Ways have also been developed to account for transactions between mutual credit circles without the money leaving the circle. The Tauschring network in Germany has a sophisticated exchange rate mechanism which enables all the local trading circles to exchange value.
The second problem is more complex, but there are many solutions from the wider world. Its just that there was never sufficient incentive for communities of a hundred people to solve them. In many cases, debts are debts and thus enforcable in the courts and settlable by legal tender; small communities were rightly loath to use this option but there's nothing to stop more serious economies from doing so, as a last resort.
Proper identity checking reduces the ability members to disappear. We can take a leaf out of the banks' book and grant 2 months income-worth of credit almost without question to members. Credit can be bought with a harder currency. Credit can be extended by people who trust. Credit can be aggregated by central lending authorities (such as banks). But the real innovation in credit is with reputation technologies.

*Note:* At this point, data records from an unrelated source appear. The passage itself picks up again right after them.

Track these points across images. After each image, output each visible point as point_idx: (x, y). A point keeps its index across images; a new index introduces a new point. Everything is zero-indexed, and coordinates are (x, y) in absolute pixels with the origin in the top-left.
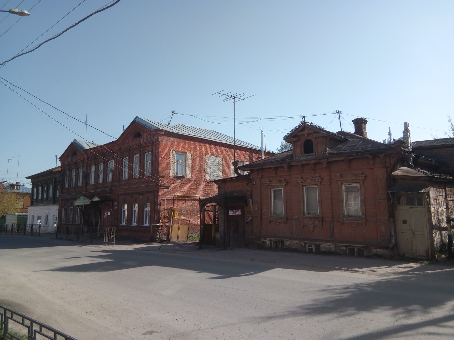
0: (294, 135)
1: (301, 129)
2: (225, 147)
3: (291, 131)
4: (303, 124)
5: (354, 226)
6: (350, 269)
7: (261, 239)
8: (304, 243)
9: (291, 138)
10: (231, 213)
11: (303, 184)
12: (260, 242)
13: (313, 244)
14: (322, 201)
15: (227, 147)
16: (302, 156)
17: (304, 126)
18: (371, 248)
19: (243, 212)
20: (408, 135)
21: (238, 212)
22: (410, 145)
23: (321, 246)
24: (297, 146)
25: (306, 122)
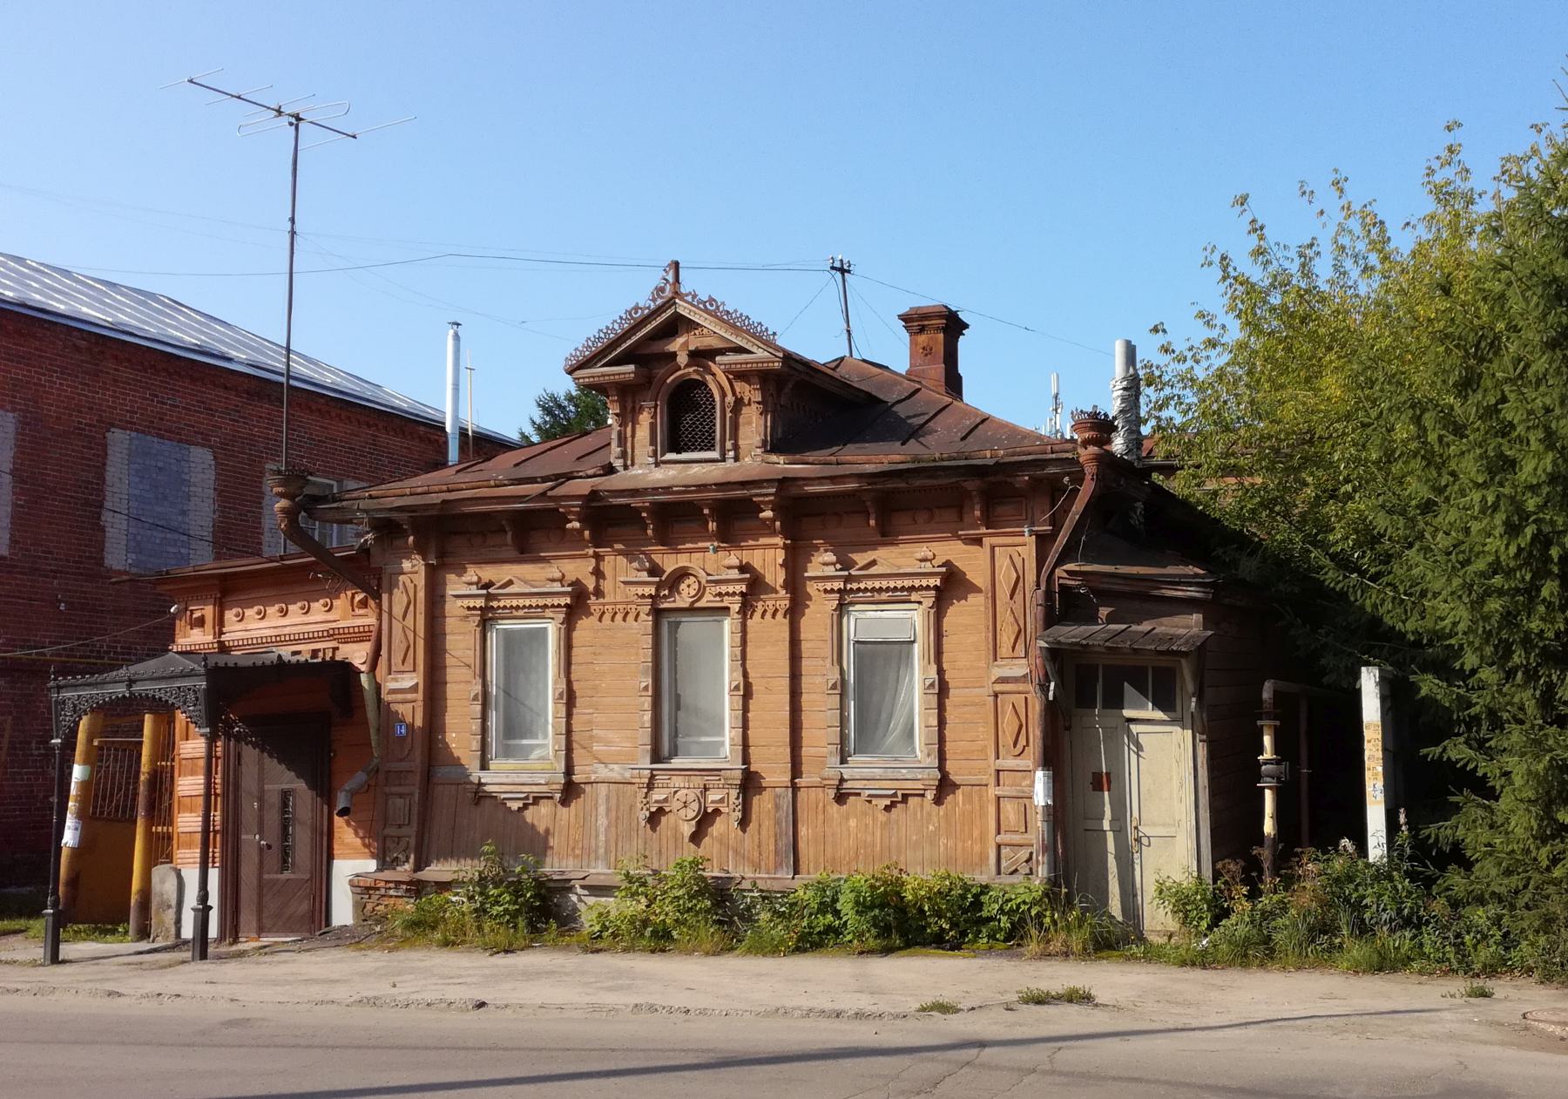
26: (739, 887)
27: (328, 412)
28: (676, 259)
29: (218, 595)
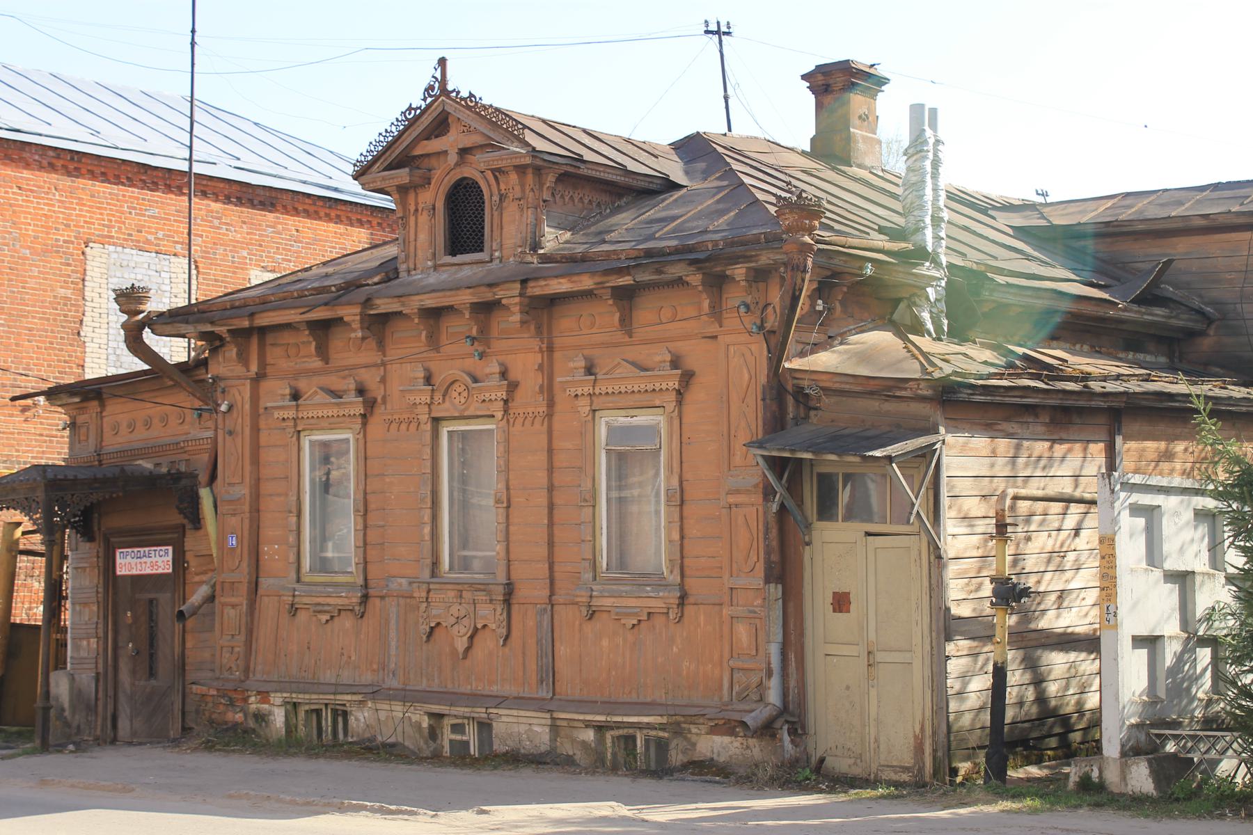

Reputation metrics is what allows members of eBay to pay strangers for products which are not yet in the post. We can look at their profiles and judge that 99% of their customers thought they were OK. This is very hard to gain, since each commender is a real person in the network.
Couchsurfing has a similar reputation system, with the added feature that members vouch for the identity of each other, by checking their passports. Through hospitality, new friendships are forged which help to build up trust accross the network.
But what makes mutual credit really attractive in the current climate is that it is easy to launch and easy to tweak.
Many currency projects require investment to accrue something of value to back the currency. This commodity then has to be responsibly stored. Many projects these days back their money with national money, which then sits in a bank perpetuating the problem. Other commodities have much higher logistical overheads. Then notes often have to be printed or payment technologies bought and installed in participating businessesA digital mutual credit system can be set up free, online almost as easily as setting up a ning web site or opening a facebook account, and trading can begin as soon as traders have created accounts. No backing is required for mutual credit and the payments happen online. It will take a very small investment to allow many other ways to make payments.
As these economies grow, it is possible to gradually introduce backed credit in preference to mutual credit, and better define the intention and governance.
Many communities now implementing their own currencies regard mutual credit as too soft, and point to the many examples where it has failed to thrive. But I think this elegant system of trading-without-money is ripe for a renaissance.